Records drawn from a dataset
-----
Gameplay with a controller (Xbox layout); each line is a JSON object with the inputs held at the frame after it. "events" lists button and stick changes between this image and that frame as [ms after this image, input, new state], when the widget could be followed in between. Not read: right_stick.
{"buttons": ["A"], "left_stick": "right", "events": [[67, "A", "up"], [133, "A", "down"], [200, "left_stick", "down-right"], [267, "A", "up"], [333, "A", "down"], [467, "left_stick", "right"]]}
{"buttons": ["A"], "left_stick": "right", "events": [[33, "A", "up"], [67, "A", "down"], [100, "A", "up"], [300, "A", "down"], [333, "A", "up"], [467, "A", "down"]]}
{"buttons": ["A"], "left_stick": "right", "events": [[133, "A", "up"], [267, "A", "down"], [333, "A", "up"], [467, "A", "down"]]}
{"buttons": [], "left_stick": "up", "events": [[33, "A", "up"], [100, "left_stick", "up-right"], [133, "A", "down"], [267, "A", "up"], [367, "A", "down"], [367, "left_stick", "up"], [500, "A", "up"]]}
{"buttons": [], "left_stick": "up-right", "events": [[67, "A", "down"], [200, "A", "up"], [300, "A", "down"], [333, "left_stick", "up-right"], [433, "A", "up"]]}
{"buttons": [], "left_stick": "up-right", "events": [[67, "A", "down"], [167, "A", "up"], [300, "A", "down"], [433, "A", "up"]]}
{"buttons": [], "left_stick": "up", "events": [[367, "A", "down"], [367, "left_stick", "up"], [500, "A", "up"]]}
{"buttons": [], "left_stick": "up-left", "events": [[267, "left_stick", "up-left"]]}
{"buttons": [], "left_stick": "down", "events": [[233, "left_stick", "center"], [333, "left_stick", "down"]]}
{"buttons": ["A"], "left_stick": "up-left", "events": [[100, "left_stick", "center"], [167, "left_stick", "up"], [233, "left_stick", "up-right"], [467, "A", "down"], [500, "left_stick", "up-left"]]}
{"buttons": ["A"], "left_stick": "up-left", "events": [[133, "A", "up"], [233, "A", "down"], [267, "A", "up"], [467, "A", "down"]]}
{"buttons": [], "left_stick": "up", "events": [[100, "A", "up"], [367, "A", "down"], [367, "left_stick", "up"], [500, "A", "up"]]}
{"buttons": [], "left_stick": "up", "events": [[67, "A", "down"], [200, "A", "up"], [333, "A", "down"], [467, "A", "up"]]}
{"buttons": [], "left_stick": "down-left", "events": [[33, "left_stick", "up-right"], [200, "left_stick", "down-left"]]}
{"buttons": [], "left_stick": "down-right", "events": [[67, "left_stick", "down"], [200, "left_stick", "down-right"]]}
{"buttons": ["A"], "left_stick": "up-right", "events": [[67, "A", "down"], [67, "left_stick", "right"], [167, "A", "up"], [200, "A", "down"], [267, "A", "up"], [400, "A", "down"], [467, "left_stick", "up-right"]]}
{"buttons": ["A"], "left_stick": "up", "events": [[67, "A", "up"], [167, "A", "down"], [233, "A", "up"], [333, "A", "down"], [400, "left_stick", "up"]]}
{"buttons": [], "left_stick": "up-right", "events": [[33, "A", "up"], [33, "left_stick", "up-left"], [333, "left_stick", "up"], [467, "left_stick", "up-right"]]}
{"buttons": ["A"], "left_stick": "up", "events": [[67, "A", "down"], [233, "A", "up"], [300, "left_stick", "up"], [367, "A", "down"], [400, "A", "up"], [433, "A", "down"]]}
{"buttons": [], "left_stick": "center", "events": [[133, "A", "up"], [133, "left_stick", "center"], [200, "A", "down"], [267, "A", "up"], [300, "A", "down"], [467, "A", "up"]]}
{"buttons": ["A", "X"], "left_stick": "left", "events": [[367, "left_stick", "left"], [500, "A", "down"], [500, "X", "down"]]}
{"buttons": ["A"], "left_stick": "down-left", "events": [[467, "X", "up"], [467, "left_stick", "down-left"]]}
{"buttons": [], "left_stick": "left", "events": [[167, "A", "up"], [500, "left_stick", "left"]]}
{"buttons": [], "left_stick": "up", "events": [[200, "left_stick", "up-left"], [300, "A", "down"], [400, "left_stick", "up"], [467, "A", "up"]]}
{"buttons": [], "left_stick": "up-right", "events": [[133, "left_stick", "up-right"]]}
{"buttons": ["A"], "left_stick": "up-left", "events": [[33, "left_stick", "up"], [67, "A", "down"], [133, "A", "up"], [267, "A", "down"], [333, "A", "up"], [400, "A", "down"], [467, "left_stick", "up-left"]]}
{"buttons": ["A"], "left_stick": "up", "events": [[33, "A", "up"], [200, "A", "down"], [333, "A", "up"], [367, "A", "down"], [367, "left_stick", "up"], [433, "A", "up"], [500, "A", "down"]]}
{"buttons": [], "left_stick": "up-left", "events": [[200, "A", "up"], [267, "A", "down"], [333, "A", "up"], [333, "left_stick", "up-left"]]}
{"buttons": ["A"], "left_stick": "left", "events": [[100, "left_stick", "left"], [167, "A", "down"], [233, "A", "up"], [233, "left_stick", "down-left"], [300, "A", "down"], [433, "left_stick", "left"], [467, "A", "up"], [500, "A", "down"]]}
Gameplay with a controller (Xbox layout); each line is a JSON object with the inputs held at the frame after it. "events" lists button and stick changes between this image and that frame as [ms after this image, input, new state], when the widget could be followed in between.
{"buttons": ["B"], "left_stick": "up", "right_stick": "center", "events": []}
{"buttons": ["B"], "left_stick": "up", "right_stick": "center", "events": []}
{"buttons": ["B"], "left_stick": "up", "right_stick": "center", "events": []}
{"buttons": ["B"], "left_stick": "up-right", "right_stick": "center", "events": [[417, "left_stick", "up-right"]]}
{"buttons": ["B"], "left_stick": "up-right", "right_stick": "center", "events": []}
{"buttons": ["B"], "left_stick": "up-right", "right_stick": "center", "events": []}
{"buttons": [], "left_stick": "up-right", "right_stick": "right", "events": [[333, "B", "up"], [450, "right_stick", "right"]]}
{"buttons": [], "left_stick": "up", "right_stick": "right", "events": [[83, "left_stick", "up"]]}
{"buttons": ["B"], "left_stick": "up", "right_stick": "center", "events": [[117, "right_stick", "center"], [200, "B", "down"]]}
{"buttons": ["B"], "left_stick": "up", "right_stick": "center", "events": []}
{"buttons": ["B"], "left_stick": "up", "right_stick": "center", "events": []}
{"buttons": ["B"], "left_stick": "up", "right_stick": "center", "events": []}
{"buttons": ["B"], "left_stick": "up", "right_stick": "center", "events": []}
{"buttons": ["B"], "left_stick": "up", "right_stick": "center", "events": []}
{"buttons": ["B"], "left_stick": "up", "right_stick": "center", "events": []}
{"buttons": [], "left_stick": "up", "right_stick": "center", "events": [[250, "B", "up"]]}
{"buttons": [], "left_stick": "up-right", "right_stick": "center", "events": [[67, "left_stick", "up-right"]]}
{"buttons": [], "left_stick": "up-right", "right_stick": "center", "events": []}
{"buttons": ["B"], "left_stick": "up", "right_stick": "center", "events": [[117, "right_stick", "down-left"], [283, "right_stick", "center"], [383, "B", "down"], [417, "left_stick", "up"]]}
-----
Required action » Print the records above again, every one, exactly as written.

Solution for this problem »
Gameplay with a controller (Xbox layout); each line is a JSON object with the inputs held at the frame after it. "events" lists button and stick changes between this image and that frame as [ms after this image, input, new state], when the widget could be followed in between. Not read: right_stick.
{"buttons": ["A"], "left_stick": "right", "events": [[67, "A", "up"], [133, "A", "down"], [200, "left_stick", "down-right"], [267, "A", "up"], [333, "A", "down"], [467, "left_stick", "right"]]}
{"buttons": ["A"], "left_stick": "right", "events": [[33, "A", "up"], [67, "A", "down"], [100, "A", "up"], [300, "A", "down"], [333, "A", "up"], [467, "A", "down"]]}
{"buttons": ["A"], "left_stick": "right", "events": [[133, "A", "up"], [267, "A", "down"], [333, "A", "up"], [467, "A", "down"]]}
{"buttons": [], "left_stick": "up", "events": [[33, "A", "up"], [100, "left_stick", "up-right"], [133, "A", "down"], [267, "A", "up"], [367, "A", "down"], [367, "left_stick", "up"], [500, "A", "up"]]}
{"buttons": [], "left_stick": "up-right", "events": [[67, "A", "down"], [200, "A", "up"], [300, "A", "down"], [333, "left_stick", "up-right"], [433, "A", "up"]]}
{"buttons": [], "left_stick": "up-right", "events": [[67, "A", "down"], [167, "A", "up"], [300, "A", "down"], [433, "A", "up"]]}
{"buttons": [], "left_stick": "up", "events": [[367, "A", "down"], [367, "left_stick", "up"], [500, "A", "up"]]}
{"buttons": [], "left_stick": "up-left", "events": [[267, "left_stick", "up-left"]]}
{"buttons": [], "left_stick": "down", "events": [[233, "left_stick", "center"], [333, "left_stick", "down"]]}
{"buttons": ["A"], "left_stick": "up-left", "events": [[100, "left_stick", "center"], [167, "left_stick", "up"], [233, "left_stick", "up-right"], [467, "A", "down"], [500, "left_stick", "up-left"]]}
{"buttons": ["A"], "left_stick": "up-left", "events": [[133, "A", "up"], [233, "A", "down"], [267, "A", "up"], [467, "A", "down"]]}
{"buttons": [], "left_stick": "up", "events": [[100, "A", "up"], [367, "A", "down"], [367, "left_stick", "up"], [500, "A", "up"]]}
{"buttons": [], "left_stick": "up", "events": [[67, "A", "down"], [200, "A", "up"], [333, "A", "down"], [467, "A", "up"]]}
{"buttons": [], "left_stick": "down-left", "events": [[33, "left_stick", "up-right"], [200, "left_stick", "down-left"]]}
{"buttons": [], "left_stick": "down-right", "events": [[67, "left_stick", "down"], [200, "left_stick", "down-right"]]}
{"buttons": ["A"], "left_stick": "up-right", "events": [[67, "A", "down"], [67, "left_stick", "right"], [167, "A", "up"], [200, "A", "down"], [267, "A", "up"], [400, "A", "down"], [467, "left_stick", "up-right"]]}
{"buttons": ["A"], "left_stick": "up", "events": [[67, "A", "up"], [167, "A", "down"], [233, "A", "up"], [333, "A", "down"], [400, "left_stick", "up"]]}
{"buttons": [], "left_stick": "up-right", "events": [[33, "A", "up"], [33, "left_stick", "up-left"], [333, "left_stick", "up"], [467, "left_stick", "up-right"]]}
{"buttons": ["A"], "left_stick": "up", "events": [[67, "A", "down"], [233, "A", "up"], [300, "left_stick", "up"], [367, "A", "down"], [400, "A", "up"], [433, "A", "down"]]}
{"buttons": [], "left_stick": "center", "events": [[133, "A", "up"], [133, "left_stick", "center"], [200, "A", "down"], [267, "A", "up"], [300, "A", "down"], [467, "A", "up"]]}
{"buttons": ["A", "X"], "left_stick": "left", "events": [[367, "left_stick", "left"], [500, "A", "down"], [500, "X", "down"]]}
{"buttons": ["A"], "left_stick": "down-left", "events": [[467, "X", "up"], [467, "left_stick", "down-left"]]}
{"buttons": [], "left_stick": "left", "events": [[167, "A", "up"], [500, "left_stick", "left"]]}
{"buttons": [], "left_stick": "up", "events": [[200, "left_stick", "up-left"], [300, "A", "down"], [400, "left_stick", "up"], [467, "A", "up"]]}
{"buttons": [], "left_stick": "up-right", "events": [[133, "left_stick", "up-right"]]}
{"buttons": ["A"], "left_stick": "up-left", "events": [[33, "left_stick", "up"], [67, "A", "down"], [133, "A", "up"], [267, "A", "down"], [333, "A", "up"], [400, "A", "down"], [467, "left_stick", "up-left"]]}
{"buttons": ["A"], "left_stick": "up", "events": [[33, "A", "up"], [200, "A", "down"], [333, "A", "up"], [367, "A", "down"], [367, "left_stick", "up"], [433, "A", "up"], [500, "A", "down"]]}
{"buttons": [], "left_stick": "up-left", "events": [[200, "A", "up"], [267, "A", "down"], [333, "A", "up"], [333, "left_stick", "up-left"]]}
{"buttons": ["A"], "left_stick": "left", "events": [[100, "left_stick", "left"], [167, "A", "down"], [233, "A", "up"], [233, "left_stick", "down-left"], [300, "A", "down"], [433, "left_stick", "left"], [467, "A", "up"], [500, "A", "down"]]}
Gameplay with a controller (Xbox layout); each line is a JSON object with the inputs held at the frame after it. "events" lists button and stick changes between this image and that frame as [ms after this image, input, new state], when the widget could be followed in between.
{"buttons": ["B"], "left_stick": "up", "right_stick": "center", "events": []}
{"buttons": ["B"], "left_stick": "up", "right_stick": "center", "events": []}
{"buttons": ["B"], "left_stick": "up", "right_stick": "center", "events": []}
{"buttons": ["B"], "left_stick": "up-right", "right_stick": "center", "events": [[417, "left_stick", "up-right"]]}
{"buttons": ["B"], "left_stick": "up-right", "right_stick": "center", "events": []}
{"buttons": ["B"], "left_stick": "up-right", "right_stick": "center", "events": []}
{"buttons": [], "left_stick": "up-right", "right_stick": "right", "events": [[333, "B", "up"], [450, "right_stick", "right"]]}
{"buttons": [], "left_stick": "up", "right_stick": "right", "events": [[83, "left_stick", "up"]]}
{"buttons": ["B"], "left_stick": "up", "right_stick": "center", "events": [[117, "right_stick", "center"], [200, "B", "down"]]}
{"buttons": ["B"], "left_stick": "up", "right_stick": "center", "events": []}
{"buttons": ["B"], "left_stick": "up", "right_stick": "center", "events": []}
{"buttons": ["B"], "left_stick": "up", "right_stick": "center", "events": []}
{"buttons": ["B"], "left_stick": "up", "right_stick": "center", "events": []}
{"buttons": ["B"], "left_stick": "up", "right_stick": "center", "events": []}
{"buttons": ["B"], "left_stick": "up", "right_stick": "center", "events": []}
{"buttons": [], "left_stick": "up", "right_stick": "center", "events": [[250, "B", "up"]]}
{"buttons": [], "left_stick": "up-right", "right_stick": "center", "events": [[67, "left_stick", "up-right"]]}
{"buttons": [], "left_stick": "up-right", "right_stick": "center", "events": []}
{"buttons": ["B"], "left_stick": "up", "right_stick": "center", "events": [[117, "right_stick", "down-left"], [283, "right_stick", "center"], [383, "B", "down"], [417, "left_stick", "up"]]}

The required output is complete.